---------- THE DATA ----------
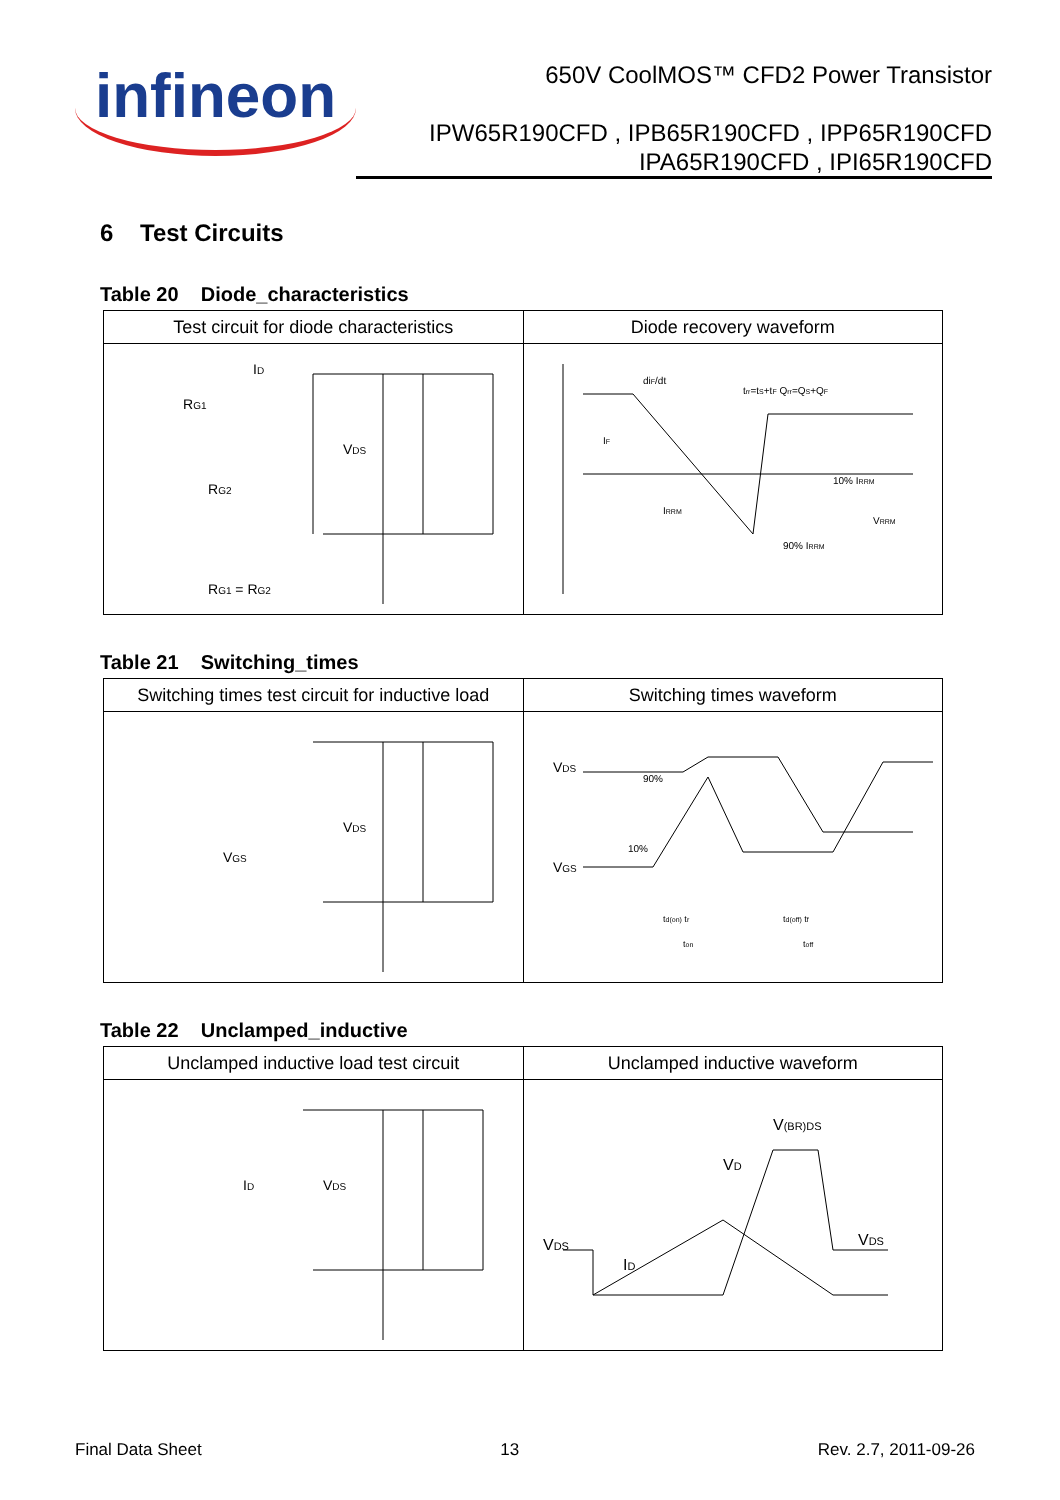infineon
650V CoolMOS™ CFD2 Power Transistor
IPW65R190CFD , IPB65R190CFD , IPP65R190CFD
IPA65R190CFD , IPI65R190CFD
6 Test Circuits
Table 20 Diode_characteristics
| Test circuit for diode characteristics | Diode recovery waveform |
| --- | --- |
| I D R G1 R G2 V DS R G1 = R G2 | di F /dt t rr =t S +t F Q rr =Q S +Q F I F I RRM 10% I RRM 90% I RRM V RRM |
Table 21 Switching_times
| Switching times test circuit for inductive load | Switching times waveform |
| --- | --- |
| V DS V GS | V DS V GS 90% 10% t d(on) t r t on t d(off) t f t off |
Table 22 Unclamped_inductive
| Unclamped inductive load test circuit | Unclamped inductive waveform |
| --- | --- |
| I D V DS | V (BR)DS V D V DS V DS I D |
Final Data Sheet 13 Rev. 2.7, 2011-09-26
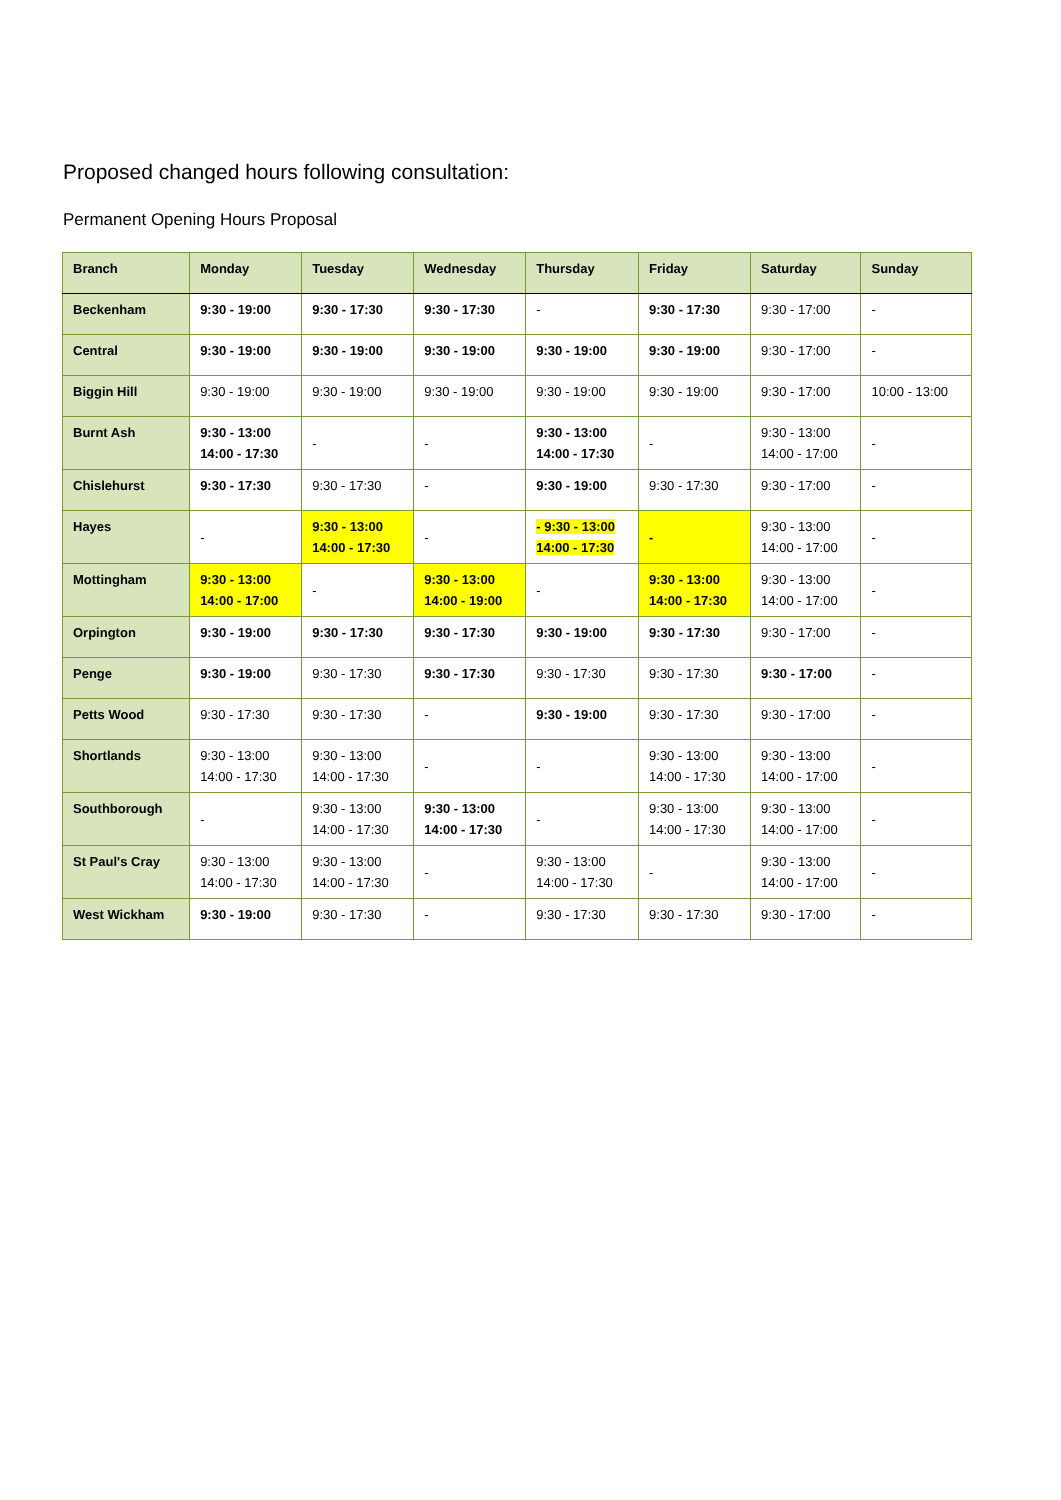Proposed changed hours following consultation:
Permanent Opening Hours Proposal
| Branch | Monday | Tuesday | Wednesday | Thursday | Friday | Saturday | Sunday |
| --- | --- | --- | --- | --- | --- | --- | --- |
| Beckenham | 9:30 - 19:00 | 9:30 - 17:30 | 9:30 - 17:30 | - | 9:30 - 17:30 | 9:30 - 17:00 | - |
| Central | 9:30 - 19:00 | 9:30 - 19:00 | 9:30 - 19:00 | 9:30 - 19:00 | 9:30 - 19:00 | 9:30 - 17:00 | - |
| Biggin Hill | 9:30 - 19:00 | 9:30 - 19:00 | 9:30 - 19:00 | 9:30 - 19:00 | 9:30 - 19:00 | 9:30 - 17:00 | 10:00 - 13:00 |
| Burnt Ash | 9:30 - 13:00 14:00 - 17:30 | - | - | 9:30 - 13:00 14:00 - 17:30 | - | 9:30 - 13:00 14:00 - 17:00 | - |
| Chislehurst | 9:30 - 17:30 | 9:30 - 17:30 | - | 9:30 - 19:00 | 9:30 - 17:30 | 9:30 - 17:00 | - |
| Hayes | - | 9:30 - 13:00 14:00 - 17:30 | - | - 9:30 - 13:00 14:00 - 17:30 | - | 9:30 - 13:00 14:00 - 17:00 | - |
| Mottingham | 9:30 - 13:00 14:00 - 17:00 | - | 9:30 - 13:00 14:00 - 19:00 | - | 9:30 - 13:00 14:00 - 17:30 | 9:30 - 13:00 14:00 - 17:00 | - |
| Orpington | 9:30 - 19:00 | 9:30 - 17:30 | 9:30 - 17:30 | 9:30 - 19:00 | 9:30 - 17:30 | 9:30 - 17:00 | - |
| Penge | 9:30 - 19:00 | 9:30 - 17:30 | 9:30 - 17:30 | 9:30 - 17:30 | 9:30 - 17:30 | 9:30 - 17:00 | - |
| Petts Wood | 9:30 - 17:30 | 9:30 - 17:30 | - | 9:30 - 19:00 | 9:30 - 17:30 | 9:30 - 17:00 | - |
| Shortlands | 9:30 - 13:00 14:00 - 17:30 | 9:30 - 13:00 14:00 - 17:30 | - | - | 9:30 - 13:00 14:00 - 17:30 | 9:30 - 13:00 14:00 - 17:00 | - |
| Southborough | - | 9:30 - 13:00 14:00 - 17:30 | 9:30 - 13:00 14:00 - 17:30 | - | 9:30 - 13:00 14:00 - 17:30 | 9:30 - 13:00 14:00 - 17:00 | - |
| St Paul's Cray | 9:30 - 13:00 14:00 - 17:30 | 9:30 - 13:00 14:00 - 17:30 | - | 9:30 - 13:00 14:00 - 17:30 | - | 9:30 - 13:00 14:00 - 17:00 | - |
| West Wickham | 9:30 - 19:00 | 9:30 - 17:30 | - | 9:30 - 17:30 | 9:30 - 17:30 | 9:30 - 17:00 | - |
----------
DIRECTIONS FOR THIS TASK
Above are records with pictures. Reproduce exactly only the lines from the line with "inductive waveform |" through the line with "Mottingham | 9:30", both ends included, and leave the pictures out.

FINISHED TASK
| Unclamped inductive load test circuit | Unclamped inductive waveform |
| --- | --- |
| I D V DS | V (BR)DS V D V DS V DS I D |
Final Data Sheet 13 Rev. 2.7, 2011-09-26
Proposed changed hours following consultation:
Permanent Opening Hours Proposal
| Branch | Monday | Tuesday | Wednesday | Thursday | Friday | Saturday | Sunday |
| --- | --- | --- | --- | --- | --- | --- | --- |
| Beckenham | 9:30 - 19:00 | 9:30 - 17:30 | 9:30 - 17:30 | - | 9:30 - 17:30 | 9:30 - 17:00 | - |
| Central | 9:30 - 19:00 | 9:30 - 19:00 | 9:30 - 19:00 | 9:30 - 19:00 | 9:30 - 19:00 | 9:30 - 17:00 | - |
| Biggin Hill | 9:30 - 19:00 | 9:30 - 19:00 | 9:30 - 19:00 | 9:30 - 19:00 | 9:30 - 19:00 | 9:30 - 17:00 | 10:00 - 13:00 |
| Burnt Ash | 9:30 - 13:00 14:00 - 17:30 | - | - | 9:30 - 13:00 14:00 - 17:30 | - | 9:30 - 13:00 14:00 - 17:00 | - |
| Chislehurst | 9:30 - 17:30 | 9:30 - 17:30 | - | 9:30 - 19:00 | 9:30 - 17:30 | 9:30 - 17:00 | - |
| Hayes | - | 9:30 - 13:00 14:00 - 17:30 | - | - 9:30 - 13:00 14:00 - 17:30 | - | 9:30 - 13:00 14:00 - 17:00 | - |
| Mottingham | 9:30 - 13:00 14:00 - 17:00 | - | 9:30 - 13:00 14:00 - 19:00 | - | 9:30 - 13:00 14:00 - 17:30 | 9:30 - 13:00 14:00 - 17:00 | - |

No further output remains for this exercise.